Righini (FdI): «Bravo Zingaretti. Perse centinaia di domande per la Cassa integrazione»

giovedì 2 aprile 18:21 - di Redazione
Cassa integrazione

Oltre al danno la beffa. «A causa di un sovraccarico della casella Pec della Regione Lazio, sembra siano andate perse centinaia di domande per cassa integrazione e relativa documentazione. Come risulta dalle segnalazioni pervenuteci, che lamentavano anche la mancanza di chiarezza del portale della Regione sul criterio adottato per la lavorazione delle domande inviate». La denuncia arriva da Giancarlo Righini, consigliere regionale del Lazio di Fratelli d’Italia.

Cassa integrazione, la denuncia di FdI

«In pratica – spiega Righini – non si capisce se fa fede la presentazione della domanda o se per ottenere l’autorizzazione alla Cig bisogna attendere la ricevuta della Pec. Nel primo caso la tempistica delle erogazioni dovrebbe seguire il protocollo delle domande. Ma non è chiaro se queste sono protocollate in base all’ordine di ricezione, o in base all’inoltro della Pec. Sulle quali non c’è uniformità nell’assegnazione dei numeri di protocollo. Siamo di fronte a un grave disservizio, che rallenta l’erogazione dei fondi in piena crisi economica Covid19 e che può incidere pesantemente sulla salvezza di molti lavoratori».

Righini: flop del settore innovazione e semplificazione

E poi ancora: «Un’altra secca smentita al ” ma quanto siamo bravi”. Che si dicono da soli Zingaretti e compagni». Righini infatti ricorda che la smentita «arriva proprio dal settore che più sta a cuore al presidente-segretario Dem. Quello dell’innovazione e della semplificazione e della tutela dei lavoratori. Assolutamente fondamentale in questa fase di stop agli spostamenti e di urgente necessità di sostegno economico ad imprese e famiglie».

Il disservizio era già stato segnalato

Nei giorni scorsi era arrivata a FdI la segnalazione che la pec della Regione che va usata per presentare le domande di cassa integrazione in deroga era andata in tilt. Scrivevano i consiglieri di Fratelli d’Italia, Fabrizio Ghera e Chiara Colosimo. «Ad oggi, quindi, è molto difficile per le aziende, in particolare per i consulenti che le assistano, inviare via email la documentazione necessaria. In quanto la casella postale risulta essere sempre piena. Chiediamo quindi all’assessore al Lavoro, Di Berardino, di verificare quanto prima questo disservizio. E di pensare eventualmente anche a un altro modo per facilitare le aziende. Che sono alle prese con una crisi senza precedenti, che hanno urgente bisogno di attivare questo misura di sostegno».

DATI DI PARTENZA —
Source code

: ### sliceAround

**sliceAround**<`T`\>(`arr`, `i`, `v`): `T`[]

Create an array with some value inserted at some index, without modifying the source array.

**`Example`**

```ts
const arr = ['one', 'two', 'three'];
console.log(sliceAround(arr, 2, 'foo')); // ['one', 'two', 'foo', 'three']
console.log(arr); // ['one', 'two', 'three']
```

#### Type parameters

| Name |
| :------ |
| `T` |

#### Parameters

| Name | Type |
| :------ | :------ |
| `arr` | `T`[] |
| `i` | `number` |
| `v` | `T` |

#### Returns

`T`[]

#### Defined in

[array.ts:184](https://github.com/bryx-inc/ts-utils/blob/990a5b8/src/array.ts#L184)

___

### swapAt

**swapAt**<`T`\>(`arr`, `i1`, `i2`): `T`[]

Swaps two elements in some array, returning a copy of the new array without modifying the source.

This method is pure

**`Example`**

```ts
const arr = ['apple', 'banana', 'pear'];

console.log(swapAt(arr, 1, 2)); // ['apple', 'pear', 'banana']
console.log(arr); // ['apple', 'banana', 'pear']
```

IL COMPITO —
Trascrivi senza alcuna modifica il brano dell'articolo sulla cassa integrazione che si apre con le parole contenenti "Oltre al danno" e si chiude con "di Fratelli d’Italia.".

RISPOSTA —
Oltre al danno la beffa. «A causa di un sovraccarico della casella Pec della Regione Lazio, sembra siano andate perse centinaia di domande per cassa integrazione e relativa documentazione. Come risulta dalle segnalazioni pervenuteci, che lamentavano anche la mancanza di chiarezza del portale della Regione sul criterio adottato per la lavorazione delle domande inviate». La denuncia arriva da Giancarlo Righini, consigliere regionale del Lazio di Fratelli d’Italia.